= Aisén (name) =

Name of several places in Chile

Aisén or Aysén is the name of several places in Chile.

The Aysén or Aisén Region is the least populous of Chile's 15 first order administrative divisions. Aysén Province is one of four provinces in the region. Aysén, Chile is also the name of a commune in the province, which in turn is home to the city of Puerto Aisén, the capital of both the commune and the province.

The etymology of the province's name is uncertain, but may come from the Huillice language or possibly the Chono language.

While official documents spell the name Aisén, people in the region often prefer to spell it as Aysén.

==Etymology==

The name Aisén may come from the Huilliche word "Achen," meaning "to crumble". Another theory suggests that it was a term used by the Chonos culture meaning "going more to the interior," in reference to the Fjord of Aisén that stretches east from the Moraleda strait.

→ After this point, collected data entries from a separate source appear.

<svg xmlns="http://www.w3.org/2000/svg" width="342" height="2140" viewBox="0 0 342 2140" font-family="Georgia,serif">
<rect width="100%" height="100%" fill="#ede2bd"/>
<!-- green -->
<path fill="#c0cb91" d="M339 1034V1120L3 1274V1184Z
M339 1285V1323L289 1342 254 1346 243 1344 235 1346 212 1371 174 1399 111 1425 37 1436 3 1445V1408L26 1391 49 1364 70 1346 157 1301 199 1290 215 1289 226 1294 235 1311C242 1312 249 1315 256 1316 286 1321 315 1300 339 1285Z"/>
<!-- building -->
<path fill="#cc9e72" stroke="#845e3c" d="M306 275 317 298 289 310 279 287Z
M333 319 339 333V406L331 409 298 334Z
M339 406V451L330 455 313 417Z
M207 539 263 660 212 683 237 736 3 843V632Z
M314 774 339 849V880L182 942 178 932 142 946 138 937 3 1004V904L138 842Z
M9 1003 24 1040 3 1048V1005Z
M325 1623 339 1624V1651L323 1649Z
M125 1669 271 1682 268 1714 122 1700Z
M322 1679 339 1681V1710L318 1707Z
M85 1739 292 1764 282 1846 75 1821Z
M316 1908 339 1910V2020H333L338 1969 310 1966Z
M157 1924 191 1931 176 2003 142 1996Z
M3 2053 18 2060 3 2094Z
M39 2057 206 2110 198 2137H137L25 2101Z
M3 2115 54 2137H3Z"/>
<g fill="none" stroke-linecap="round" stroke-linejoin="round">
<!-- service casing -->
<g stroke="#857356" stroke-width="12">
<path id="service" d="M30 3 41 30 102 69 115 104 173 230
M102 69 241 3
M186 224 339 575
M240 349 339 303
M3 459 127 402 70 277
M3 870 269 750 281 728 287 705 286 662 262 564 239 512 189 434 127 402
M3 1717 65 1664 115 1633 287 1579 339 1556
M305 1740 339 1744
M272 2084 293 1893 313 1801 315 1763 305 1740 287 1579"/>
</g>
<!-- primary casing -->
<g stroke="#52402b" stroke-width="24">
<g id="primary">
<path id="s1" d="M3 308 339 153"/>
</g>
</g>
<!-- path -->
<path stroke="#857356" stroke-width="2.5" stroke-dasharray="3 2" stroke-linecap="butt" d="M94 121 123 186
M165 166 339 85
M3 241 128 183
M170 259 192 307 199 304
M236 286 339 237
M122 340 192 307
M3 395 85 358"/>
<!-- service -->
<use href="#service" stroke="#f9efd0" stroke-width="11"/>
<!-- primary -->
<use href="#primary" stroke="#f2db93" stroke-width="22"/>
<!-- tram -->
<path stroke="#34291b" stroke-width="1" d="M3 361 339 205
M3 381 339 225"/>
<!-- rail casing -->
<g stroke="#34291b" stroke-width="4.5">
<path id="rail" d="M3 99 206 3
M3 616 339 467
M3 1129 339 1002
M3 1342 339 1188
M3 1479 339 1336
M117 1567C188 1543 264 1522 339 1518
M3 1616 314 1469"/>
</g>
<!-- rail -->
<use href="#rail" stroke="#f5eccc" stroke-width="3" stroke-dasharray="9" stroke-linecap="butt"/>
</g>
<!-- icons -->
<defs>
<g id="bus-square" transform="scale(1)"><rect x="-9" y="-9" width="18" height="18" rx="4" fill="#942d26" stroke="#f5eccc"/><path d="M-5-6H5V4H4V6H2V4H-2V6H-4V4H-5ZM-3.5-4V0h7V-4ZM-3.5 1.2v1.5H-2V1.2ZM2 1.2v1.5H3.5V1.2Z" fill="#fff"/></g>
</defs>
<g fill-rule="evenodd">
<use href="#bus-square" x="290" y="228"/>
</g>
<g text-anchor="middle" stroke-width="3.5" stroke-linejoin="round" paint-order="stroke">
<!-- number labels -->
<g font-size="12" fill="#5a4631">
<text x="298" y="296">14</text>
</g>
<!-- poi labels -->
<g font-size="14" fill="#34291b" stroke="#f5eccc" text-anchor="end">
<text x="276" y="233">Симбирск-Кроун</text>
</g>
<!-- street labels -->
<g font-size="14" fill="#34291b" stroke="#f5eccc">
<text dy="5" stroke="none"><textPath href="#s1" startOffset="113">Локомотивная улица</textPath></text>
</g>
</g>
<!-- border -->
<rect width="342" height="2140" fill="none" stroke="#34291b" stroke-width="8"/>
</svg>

During the 1990s, it was suggested that the name might be derived from an 1831 map made by captain Robert Fitz-Roy, who made an expedition to the coast on board the Beagle with Charles Darwin and labeled the area around modern Aisén province with the words "Ice End". This theory, however, was largely dismissed because the name "Aysen" appears in documents of the explorer Father Garcia, who made an expedition to this region in 1766, more than 60 years prior to the arrival of the Beagle. Despite this, the Fitz-Roy myth has become popular among the many European tourists who visit Patagonia each year.

==Spelling==

All current official documents use Aisén, as this is the name given by the Military Geographic Institute, the authority sanctioning official Chilean place names. This is legally established in Decree 1,439 The spelling Aysén is preferred by people living in the region and is used by the Municipality of Aisén website. Another argument in favor of Aisén is in the nature of the Spanish orthography, which does not use the letter y as a vowel. For example, the word aymará was changed by the Royal Spanish Academy to aimará.